→ Items listed in a dataset:
- - -

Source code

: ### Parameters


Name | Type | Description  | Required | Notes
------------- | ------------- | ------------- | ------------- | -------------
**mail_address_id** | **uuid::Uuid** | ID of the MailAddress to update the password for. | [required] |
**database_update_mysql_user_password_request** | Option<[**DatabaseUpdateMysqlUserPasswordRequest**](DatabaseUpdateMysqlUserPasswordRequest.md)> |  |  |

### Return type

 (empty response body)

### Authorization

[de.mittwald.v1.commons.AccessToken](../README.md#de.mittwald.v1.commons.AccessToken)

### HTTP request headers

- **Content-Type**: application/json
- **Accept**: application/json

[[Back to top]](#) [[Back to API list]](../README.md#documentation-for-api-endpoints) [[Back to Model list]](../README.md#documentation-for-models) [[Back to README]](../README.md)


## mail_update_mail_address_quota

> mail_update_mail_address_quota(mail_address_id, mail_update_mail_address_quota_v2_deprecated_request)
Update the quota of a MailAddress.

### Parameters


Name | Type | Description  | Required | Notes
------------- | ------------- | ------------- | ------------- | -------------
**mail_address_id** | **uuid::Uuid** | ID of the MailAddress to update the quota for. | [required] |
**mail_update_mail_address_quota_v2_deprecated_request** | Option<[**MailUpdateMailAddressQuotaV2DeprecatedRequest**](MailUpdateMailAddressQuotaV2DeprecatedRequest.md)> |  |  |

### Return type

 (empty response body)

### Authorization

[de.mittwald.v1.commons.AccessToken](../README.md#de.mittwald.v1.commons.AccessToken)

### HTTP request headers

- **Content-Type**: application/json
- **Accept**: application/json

- - -

→ WORK REQUIRED:
Find every line above that contains the word "Option", and return each one.

→ RESULT OF THE EXERCISE:
**database_update_mysql_user_password_request** | Option<[**DatabaseUpdateMysqlUserPasswordRequest**](DatabaseUpdateMysqlUserPasswordRequest.md)> |  |  |
**mail_update_mail_address_quota_v2_deprecated_request** | Option<[**MailUpdateMailAddressQuotaV2DeprecatedRequest**](MailUpdateMailAddressQuotaV2DeprecatedRequest.md)> |  |  |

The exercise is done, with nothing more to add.